TASK OBJECTIVE — Your task is to copy every line of the entries that holds the word "elbow".

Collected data
----------

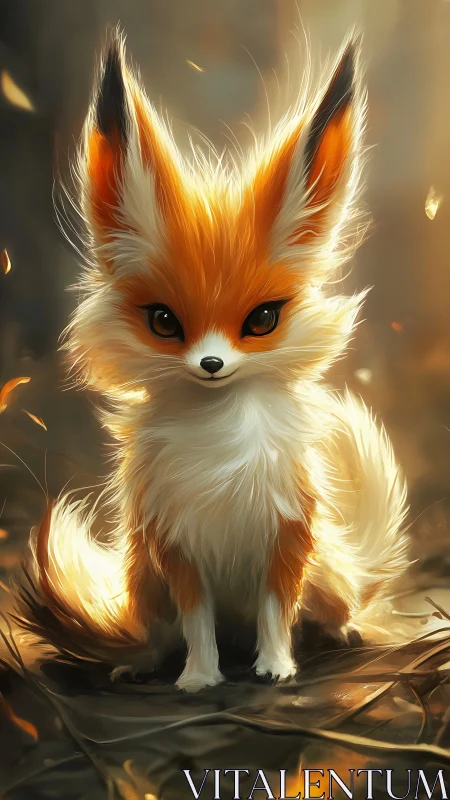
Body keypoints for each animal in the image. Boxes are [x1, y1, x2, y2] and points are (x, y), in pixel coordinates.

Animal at [15, 31, 409, 692]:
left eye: (262, 320)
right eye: (164, 322)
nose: (211, 364)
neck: (222, 441)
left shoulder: (287, 538)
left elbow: (277, 614)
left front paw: (275, 668)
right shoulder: (176, 547)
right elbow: (197, 626)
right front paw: (199, 678)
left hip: (324, 574)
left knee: (327, 608)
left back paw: (342, 633)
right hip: (144, 584)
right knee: (160, 634)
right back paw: (142, 663)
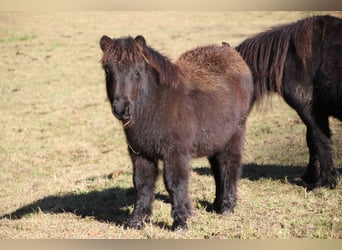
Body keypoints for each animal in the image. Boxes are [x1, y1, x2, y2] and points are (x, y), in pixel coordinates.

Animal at [99, 34, 254, 230]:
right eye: (107, 71)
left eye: (137, 72)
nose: (121, 109)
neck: (158, 104)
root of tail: (228, 50)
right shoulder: (140, 154)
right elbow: (142, 184)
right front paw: (137, 221)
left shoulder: (175, 153)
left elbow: (175, 183)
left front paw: (180, 221)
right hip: (215, 140)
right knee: (218, 169)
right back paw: (216, 204)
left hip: (235, 134)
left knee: (230, 166)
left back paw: (227, 206)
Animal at [236, 14, 340, 189]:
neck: (291, 58)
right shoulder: (316, 112)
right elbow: (312, 141)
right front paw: (310, 176)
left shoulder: (309, 109)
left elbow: (320, 140)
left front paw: (324, 182)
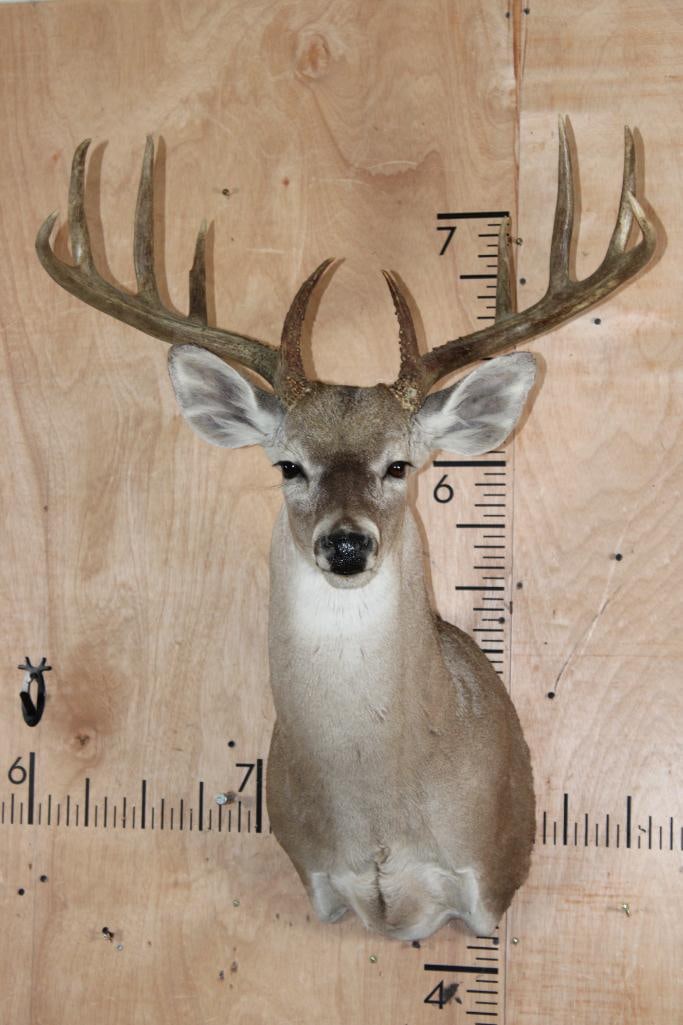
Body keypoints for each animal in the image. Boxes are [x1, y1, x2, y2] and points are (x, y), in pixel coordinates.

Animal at [36, 119, 656, 941]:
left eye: (400, 465)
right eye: (287, 465)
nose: (346, 543)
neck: (380, 814)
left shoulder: (491, 875)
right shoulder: (317, 877)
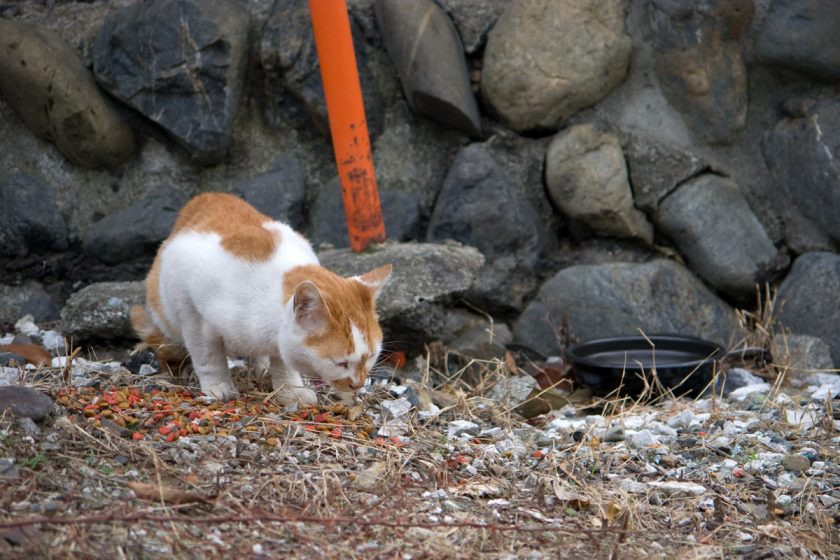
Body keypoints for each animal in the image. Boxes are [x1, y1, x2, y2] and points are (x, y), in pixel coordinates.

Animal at [130, 192, 392, 402]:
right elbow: (208, 357)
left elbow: (282, 361)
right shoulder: (190, 306)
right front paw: (218, 386)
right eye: (341, 363)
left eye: (370, 357)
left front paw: (290, 390)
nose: (358, 383)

----------

SOLUTION TO THIS EXERCISE —
left elbow: (277, 614)
right elbow: (197, 626)
right elbow: (142, 184)
left elbow: (175, 183)
right elbow: (312, 141)
left elbow: (320, 140)
right elbow: (208, 357)
left elbow: (282, 361)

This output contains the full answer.